Le demandeur invoque, à l'appui de son pourvoi, deux moyens de cassation.
Le dossier a été communiqué au procureur général.
Sur le rapport de Mme Proust, conseiller doyen, les observations de la SCP Waquet, Farge et Hazan, avocat de M. [P] [N], de la SARL Boré, Salve de Bruneton et Mégret, avocat de MM. [F] et [W] et de la société Anne Teissier et [Z] [Y], de la SCP Boutet et Hourdeaux, avocat de la société [Adresse 7], après débats en l'audience publique du 24 septembre 2024 où étaient présents Mme Teiller, président, Mme Proust, conseiller doyen rapporteur, Mme Grandjean, conseiller, et Mme Letourneur, greffier de chambre,
la troisième chambre civile de la Cour de cassation, composée des président et conseillers précités, après en avoir délibéré conformément à la loi, a rendu le présent arrêt.
Reprise d'instance
1. Il est donné acte à M. [P] [N] de sa reprise d'instance à l'encontre du directeur régional de la direction nationale des interventions domaniales en sa qualité de curateur à la succession vacante de [C] [O].
Faits et procédure
2. Selon l'arrêt attaqué (Paris, 19 janvier 2022), par acte du 15 janvier 1975, [M] [J], épouse de [U] [N], a consenti à son fils, M. [P] [N], un contrat de location-gérance d'un fonds de commerce d'hôtel.
3. [U] [N] est décédé le 20 juillet 1991, laissant pour lui succéder son épouse [M] [J] et leurs trois enfants, [P], [K] et [T] [N].
4. Par acte notarié du 15 décembre 1999, [M] [J] a donné à sa fille [K] [N] la nue-propriété des murs dans lesquels était exploité le fonds de commerce.

Entrées de données sauvegardées:
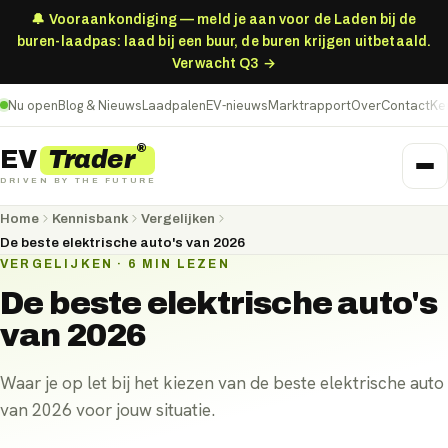
🔔 Vooraankondiging — meld je aan voor de Laden bij de
buren-laadpas: laad bij een buur, de buren krijgen uitbetaald.
Verwacht Q3 →
Nu open
Blog & Nieuws
Laadpalen
EV-nieuws
Marktrapport
Over
Contact
Ke
®
Trader
EV
DRIVEN BY THE FUTURE
Home
Kennisbank
Vergelijken
De beste elektrische auto's van 2026
VERGELIJKEN · 6 MIN LEZEN
De beste elektrische auto's
van 2026
Waar je op let bij het kiezen van de beste elektrische auto
van 2026 voor jouw situatie.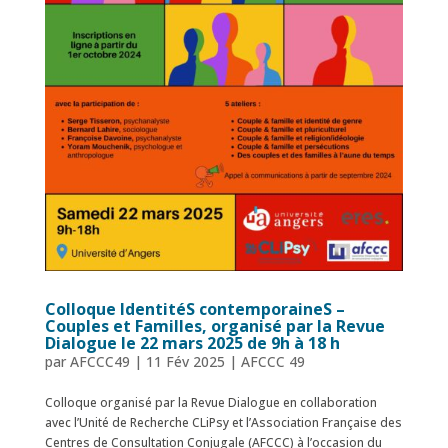
Colloque IdentitéS contemporaineS –
Couples et Familles, organisé par la Revue
Dialogue le 22 mars 2025 de 9h à 18 h
par
AFCCC49
|
11 Fév 2025
|
AFCCC 49
Colloque organisé par la Revue Dialogue en collaboration
avec l’Unité de Recherche CLiPsy et l’Association Française des
Centres de Consultation Conjugale (AFCCC) à l’occasion du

TRAVAIL À FAIRE:
[A] D'après l'extrait de l'arrêt de la Cour de cassation, à quelle date le contrat de location-gérance du fonds de commerce d'hôtel a-t-il été consenti ?
[B] Prolongez l'extrait de l'arrêt de la Cour de cassation en repartant de sa dernière phrase.
La liste provient d'une source distincte.

RÉSULTATS DE L'EXERCICE:
[A] Par acte du 15 janvier 1975.

[B]
5. Par acte du 17 juillet 2002, [M] [J] a donné à la société civile professionnelle [F], notaire, mandat aux fins de procéder à toutes démarches pour vendre le fonds de commerce d'hôtel, puis, par acte authentique reçu par M. [F] les 17 juillet et 23 août 2002, [M] [J] et [T] [V], auquel la société [Adresse 7] s'est substituée, ont régularisé un compromis de vente du fonds de commerce d'hôtel, précisant que, par lettres des 15 et 17 juillet 2002, [M] [J], en qualité d'usufruitière, et [K] [N], en qualité de nue-propriétaire, s'étaient engagées à consentir un bail commercial, à un certain prix et à certaines conditions, à la société [Adresse 7] une fois celle-ci propriétaire du fonds.
6. Par acte du 13 septembre 2002, [M] [J] a signifié un congé à M. [P] [N] pour le 31 mars 2003. La vente du fonds de commerce n'a pas été réitérée par [M] [J] dans le délai prévu au compromis des 17 juillet et 23 août 2002.
7. En avril 2007, M. [P] [N] a fait assigner [M] [J] et son tuteur, ainsi que [K] [N], M. [T] [N], la société [Adresse 7], M. [T] [V], M. [F], M. [W] et la société civile professionnelle [W] et [F], en annulation du mandat de vente, du compromis de vente du fonds de commerce et de la promesse de bail, demandes qui ont été rejetées par un arrêt irrévocable du 14 juin 2017.
8. [M] [J] est décédée le 3 mars 2010, laissant pour lui succéder ses trois enfants, [P], [K] et [T] [N]. [K] [N] est décédée le 10 mars 2012, laissant pour lui succéder [C] [O] qu'elle avait désignée comme légataire universelle.
9. En août et septembre 2017, MM. [T] et [P] [N] ont fait assigner [C] [O], la société [Adresse 7], M. [F], M. [W], la société civile professionnelle [F] - Teissier (la SCP [F] - Teissier), désormais dénommée la société civile professionnelle Teissier - [Y], et la société civile professionnelle Guilbaud - Malamud - Mercier Moussay - Colombier, en annulation du mandat de vente, du compromis de vente du fonds de commerce et de la promesse de bail.
10. [C] [O], M. [F], M. [W], la SCP [F] - Teissier et la société [Adresse 7] ont soulevé une fin de non-recevoir tirée de l'autorité de la chose jugée.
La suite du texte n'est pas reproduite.